COST or 'Configuration that Outperforms a Single Thread'.It examines whether multi-threaded systems always justify their complexity by comparing them to single-threaded alternatives. The paper explores whether high-COST systems are truly necessary for every problem.
Wavenet: A Generative Model for Raw Audio
It presents RNN(recurrent neural network) algorithm to generate audio waveform using past audio waveform. Context: In Oracle, my team works for anomaly detection on usage & cost dataset of OCI customers. While exploring algorithms used by competitors, I found Azure use wavenet for anomaly detection. Hence, I started reading this complex yet insightful paper.

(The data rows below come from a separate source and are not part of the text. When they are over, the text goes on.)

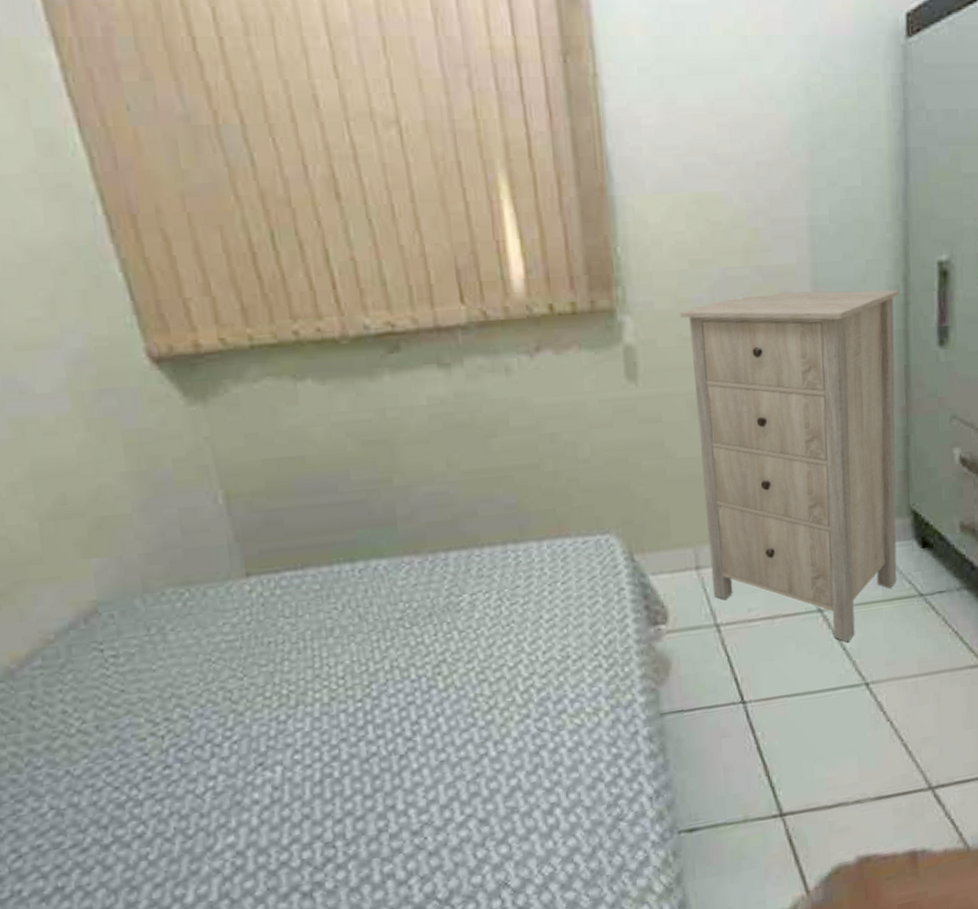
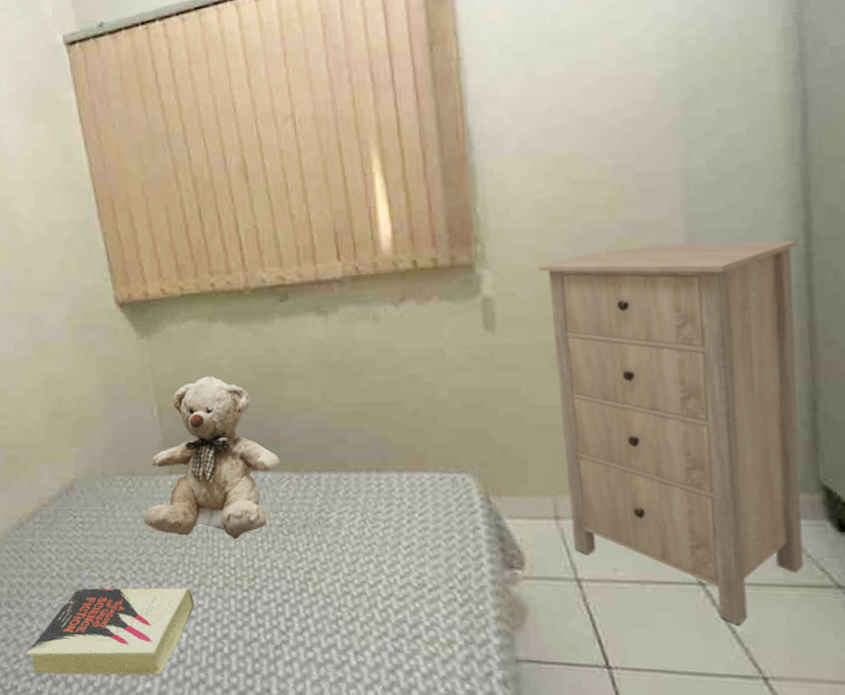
book: none [32,712,292,867] -> present [26,588,195,676]
teddy bear: none [211,448,398,651] -> present [143,376,281,540]

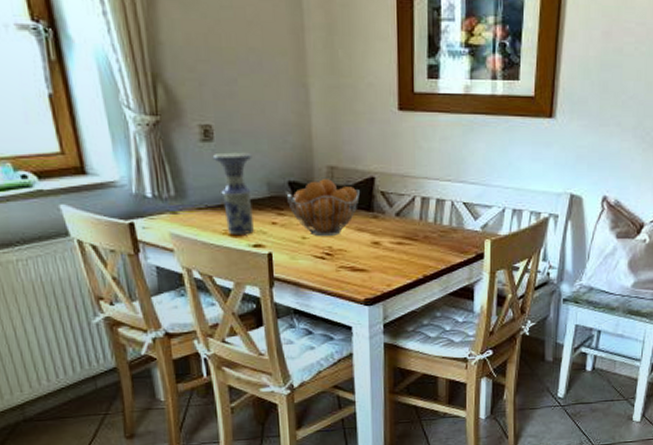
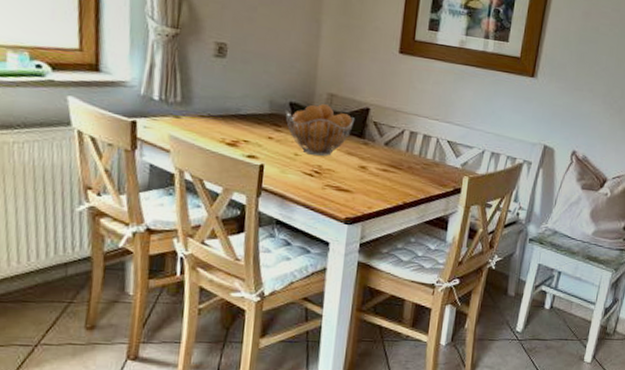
vase: present [212,152,254,235] -> none [222,68,260,145]

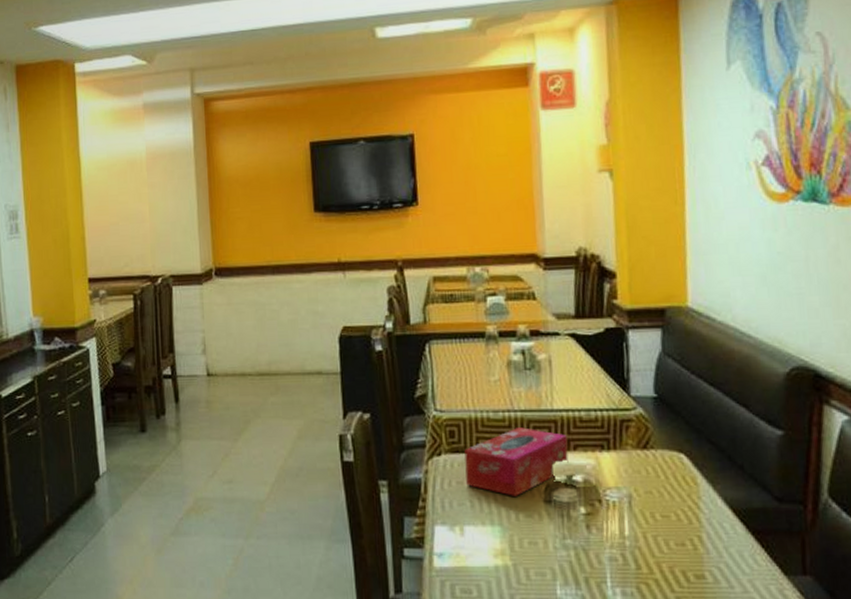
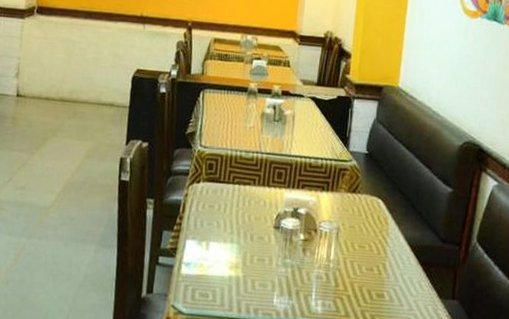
tissue box: present [464,427,569,496] -> none [216,166,298,221]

MapReduce: Simplified Data Processing on Large cluster
It presents programmatic way to process large dataset on a big cluster of machines. In 2003, Google introduced this model showcasing its fault tolerance, scalability and how they've implemented this parallel processing in their thousands of existing systems.
Spark: Cluster Computing with working sets
Spark is basically extension of MapReduce where it focus on reusing working dataset across multiple parallel operations while keeping it fault tolerant.
The Google File System
It talks about scalable distributed file system, its design overview on how they make it highly available, fault tolerant, maintaining data integrity, efficient garbage collection and system interactions.
Kafka: A distributed messaging system
Kafka is a distributed pub/sub messaging system created by LinkedIn engineers for online and offline analytics on huge data generated by their frontend and services. It focusses on 'pull' data approach to make kafka clusters stateless, and they also made tradeoffs in inorder to overall increase the throughput. Kafka internally uses Zookeeper to coordinate among brokers(servers) and consumers in distributed environment.